2017年03月03日 1467号

【みるよむ(430) 2017年2月18日配信 イラク平和テレビ局in Japan イラク市民は 賃金引き下げに怒る】

 イラクでは、公的部門の労働者の賃下げが決定された。労働者の生活は一層圧迫を受ける。しかも、政府幹部の汚職が財政赤字の原因だという。2016年11月、サナテレビはこの賃金引き下げに対する市民の怒りを取材した。

 公的部門労働者の賃金を3・7%も引き下げると決定したのはイラク議会だ。最初にインタビューに登場する弁護士は「労働者の賃下げ率は高いのに、会社の社長クラスは賃下げがない」と指摘する。これでは、高い賃金を保障される経営者と低賃金の労働者の格差はますます大きくなる。「労働者に不公平な扱いや抑圧が行われた」と批判する。

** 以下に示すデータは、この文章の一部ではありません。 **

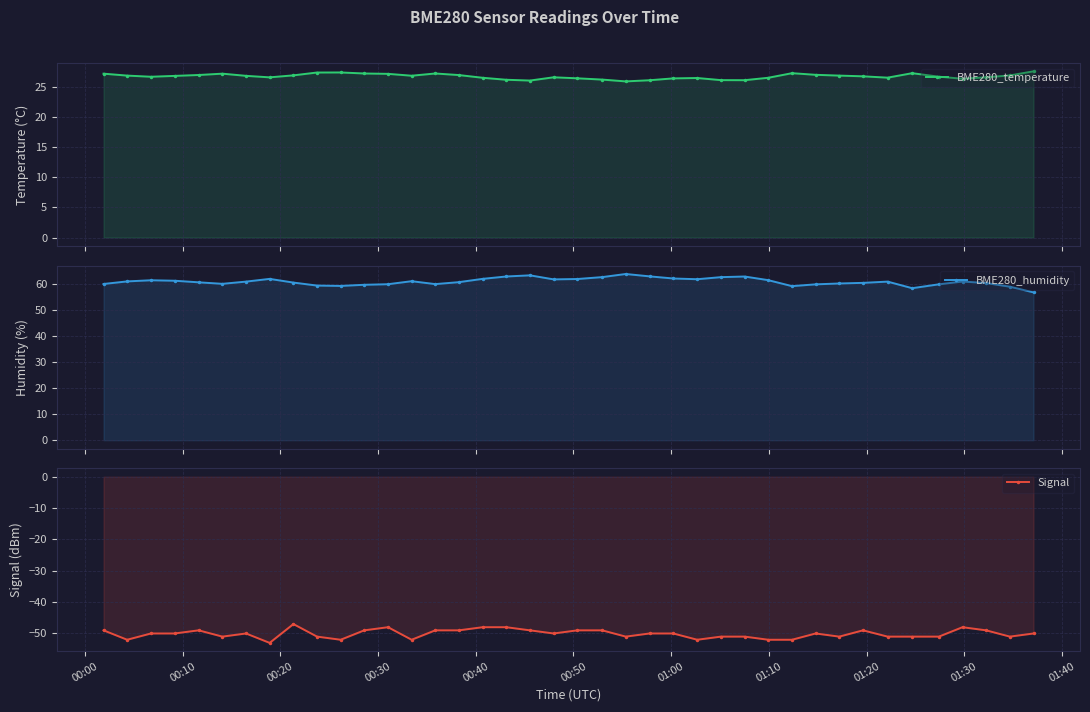

Reading left to right, extract all data points from this chart.

BME280_temperature: 27.1	26.8	26.6	26.8	26.9	27.1	26.8	26.5	26.9	27.3	27.3	27.2	27.1	26.8	27.2	26.9	26.5	26.1	26.0	26.5	26.4	26.2	25.9	26.1	26.4	26.4	26.1	26.1	26.5	27.2	26.9	26.8	26.7	26.5	27.2	26.6	26.3	26.5	26.9	27.5
BME280_humidity: 60.1	61.1	61.5	61.3	60.7	60.1	61.0	62.0	60.6	59.5	59.3	59.8	60.0	61.1	60.0	60.8	62.0	63.0	63.4	61.8	62.0	62.7	63.9	63.0	62.2	61.9	62.7	62.9	61.5	59.2	59.9	60.3	60.5	61.0	58.5	59.9	61.0	60.4	59.0	56.8
Signal: -49.0	-52.0	-50.0	-50.0	-49.0	-51.0	-50.0	-53.0	-47.0	-51.0	-52.0	-49.0	-48.0	-52.0	-49.0	-49.0	-48.0	-48.0	-49.0	-50.0	-49.0	-49.0	-51.0	-50.0	-50.0	-52.0	-51.0	-51.0	-52.0	-52.0	-50.0	-51.0	-49.0	-51.0	-51.0	-51.0	-48.0	-49.0	-51.0	-50.0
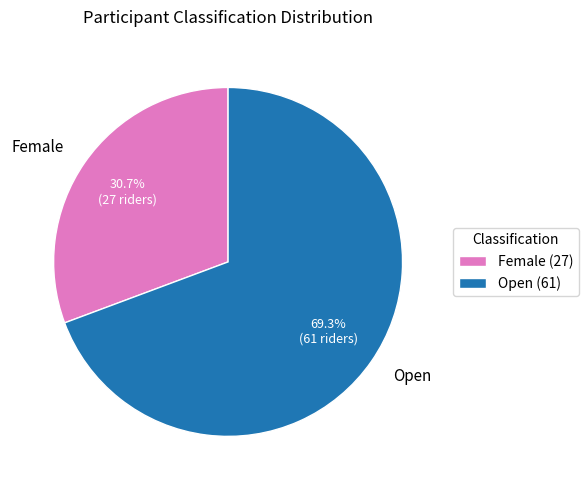

How many slices are in this pie chart?

2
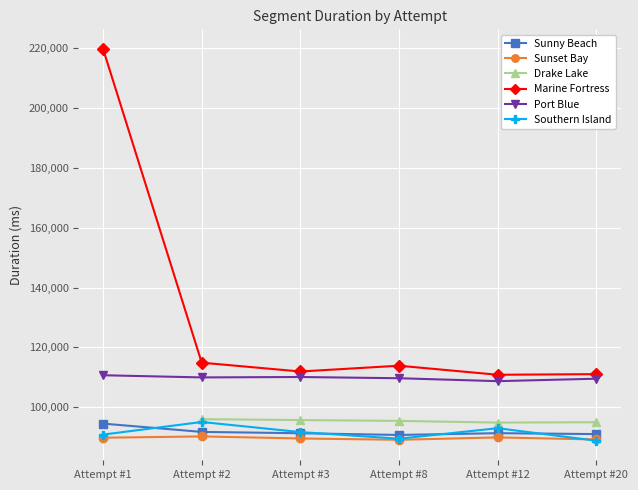

True or false: Southern Island and Port Blue cross at least once.

False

 イラクの国家財政を危機に陥れたのは、汚職によって国家財政を食い物にしてきた政治家たちだ。ある市民活動家は「問題なのは社会的正義がないことだ。国会議員は1か月に2000万ディナール(約200万円)を受け取っているのに私の賃金は50万ディナール(約5万円)。これでは家賃を払うのにも不十分だ」と憤る。賃金の格差は実に40倍にもなっている。政治家の汚職が招いた財政危機を低賃金の労働者の賃金をさらに引き下げて乗り切ろうというのである。

 サナテレビのインタビュアーが語るように、国家財政の危機の中でどうしていくべきかは、市民の中でも様々な意見がある。

 番組の最後に登場する退職者は、国が必要なら年金の削減に応じるとさえ言う。イラク社会の再建のためには自分の収入が減ってもかまわないとする市民の気持ちを踏みにじり、不当な賃金切り下げを進めるイラク政府の許しがたい仕打ちに怒りがわく。

立ち上がる労働者

 現在、イラクの市民・労働者は不当な賃下げに抗議し、立ち上がっている。

 インタビューが行われた時期からそれほど日がたっていない1月16日、南部サマワ(イラク占領の時に自衛隊が駐留した)の清掃労働者が50%もの賃金カットに抗議し、市当局に対して抗議デモを行った。労働者たちは市当局と団体交渉を行い、「要求を達成するまでデモをやめない」と宣言している。

 サナテレビは、こうした労働者の闘いと結んで、アバディ政権に反対して立ち上がろうと訴えている。